Collected data:
________________
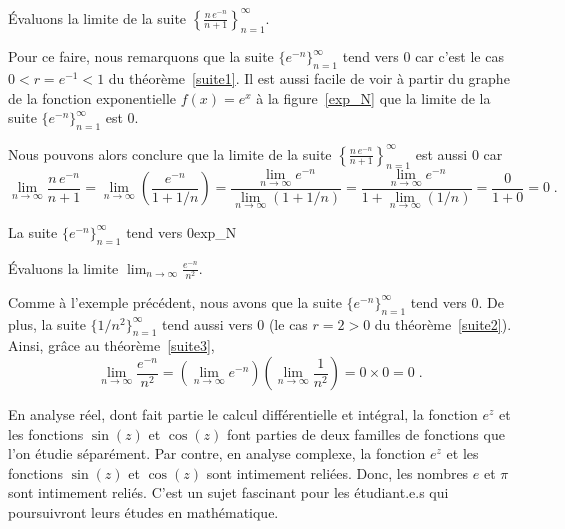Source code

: {\begin{egg}
Évaluons la limite de la suite
$\displaystyle \left\{\frac{n\,e^{-n}}{n+1}\right\}_{n=1}^\infty$.

Pour ce faire, nous remarquons que la suite
$\displaystyle \{ e^{-n} \}_{n=1}^\infty$ tend vers $0$ car c'est le
cas $0< r = e^{-1}<1$ du théorème~\ref{suite1}.  Il est aussi facile
de voir à partir du graphe de la fonction exponentielle $f(x)=e^x$
à la figure~\ref{exp_N} que la limite de la suite
$\displaystyle \{ e^{-n}\}_{n=1}^\infty$ est $0$. 

Nous pouvons alors conclure que la limite de la suite
$\displaystyle \left\{\frac{n\,e^{-n}}{n+1}\right\}_{n=1}^\infty$ est
aussi $0$ car
\[
\lim_{n\rightarrow \infty} \frac{n\, e^{-n}}{n+1}
= \lim_{n\rightarrow \infty} \left( \frac{e^{-n}}{1+1/n} \right)
= \frac{\displaystyle \lim_{n\rightarrow \infty} e^{-n}}
{\displaystyle \lim_{n\rightarrow \infty} \left(1 + 1/n\right)}
= \frac{\displaystyle \lim_{n\rightarrow \infty} e^{-n}}
{\displaystyle 1 + \lim_{n\rightarrow \infty} (1/n)}
= \frac{0}{1+0} = 0 \; .
\]
\end{egg}

{La suite $\{e^{-n}\}_{n=1}^\infty$ tend vers $0$}{exp_N}

\begin{egg}
Évaluons la limite
$\displaystyle \lim_{n\rightarrow \infty} \frac{e^{-n}}{n^2}$.

Comme à l'exemple précédent, nous avons que la suite
$\displaystyle \{ e^{-n} \}_{n=1}^\infty$ tend vers $0$.  De plus, la
suite $\displaystyle \{ 1/n^2 \}_{n=1}^\infty$ tend aussi vers $0$
(le cas $r=2>0$ du théorème~\ref{suite2}).  Ainsi, grâce au
théorème~\ref{suite3},
\[
\lim_{n\rightarrow \infty} \frac{e^{-n}}{n^2}
= \left(\lim_{n\rightarrow \infty} e^{-n} \right)
\left(\lim_{n\rightarrow \infty} \frac{1}{n^2}\right) = 0\times 0 = 0 \; .
\]
\end{egg}

\begin{rmk}[\theory]
En analyse réel, dont fait partie le calcul différentielle et intégral,
la fonction $e^z$ et les fonctions $\sin(z)$ et $\cos(z)$ font parties
de deux familles de fonctions que l'on étudie séparément.  Par contre,
en analyse complexe, la fonction $e^z$ et les fonctions $\sin(z)$ et
$\cos(z)$ sont intimement reliées.  Donc, les nombres $e$ et $\pi$
sont intimement reliés.  C'est un sujet fascinant pour les  
étudiant.e.s qui poursuivront leurs études en mathématique.
\end{rmk}

}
________________
> [TASK]
Write out each record exactly as shown, but not its pictures.

> [TASK RESULT]
Source code

: {\begin{egg}
Évaluons la limite de la suite
$\displaystyle \left\{\frac{n\,e^{-n}}{n+1}\right\}_{n=1}^\infty$.

Pour ce faire, nous remarquons que la suite
$\displaystyle \{ e^{-n} \}_{n=1}^\infty$ tend vers $0$ car c'est le
cas $0< r = e^{-1}<1$ du théorème~\ref{suite1}.  Il est aussi facile
de voir à partir du graphe de la fonction exponentielle $f(x)=e^x$
à la figure~\ref{exp_N} que la limite de la suite
$\displaystyle \{ e^{-n}\}_{n=1}^\infty$ est $0$. 

Nous pouvons alors conclure que la limite de la suite
$\displaystyle \left\{\frac{n\,e^{-n}}{n+1}\right\}_{n=1}^\infty$ est
aussi $0$ car
\[
\lim_{n\rightarrow \infty} \frac{n\, e^{-n}}{n+1}
= \lim_{n\rightarrow \infty} \left( \frac{e^{-n}}{1+1/n} \right)
= \frac{\displaystyle \lim_{n\rightarrow \infty} e^{-n}}
{\displaystyle \lim_{n\rightarrow \infty} \left(1 + 1/n\right)}
= \frac{\displaystyle \lim_{n\rightarrow \infty} e^{-n}}
{\displaystyle 1 + \lim_{n\rightarrow \infty} (1/n)}
= \frac{0}{1+0} = 0 \; .
\]
\end{egg}

{La suite $\{e^{-n}\}_{n=1}^\infty$ tend vers $0$}{exp_N}

\begin{egg}
Évaluons la limite
$\displaystyle \lim_{n\rightarrow \infty} \frac{e^{-n}}{n^2}$.

Comme à l'exemple précédent, nous avons que la suite
$\displaystyle \{ e^{-n} \}_{n=1}^\infty$ tend vers $0$.  De plus, la
suite $\displaystyle \{ 1/n^2 \}_{n=1}^\infty$ tend aussi vers $0$
(le cas $r=2>0$ du théorème~\ref{suite2}).  Ainsi, grâce au
théorème~\ref{suite3},
\[
\lim_{n\rightarrow \infty} \frac{e^{-n}}{n^2}
= \left(\lim_{n\rightarrow \infty} e^{-n} \right)
\left(\lim_{n\rightarrow \infty} \frac{1}{n^2}\right) = 0\times 0 = 0 \; .
\]
\end{egg}

\begin{rmk}[\theory]
En analyse réel, dont fait partie le calcul différentielle et intégral,
la fonction $e^z$ et les fonctions $\sin(z)$ et $\cos(z)$ font parties
de deux familles de fonctions que l'on étudie séparément.  Par contre,
en analyse complexe, la fonction $e^z$ et les fonctions $\sin(z)$ et
$\cos(z)$ sont intimement reliées.  Donc, les nombres $e$ et $\pi$
sont intimement reliés.  C'est un sujet fascinant pour les  
étudiant.e.s qui poursuivront leurs études en mathématique.
\end{rmk}

}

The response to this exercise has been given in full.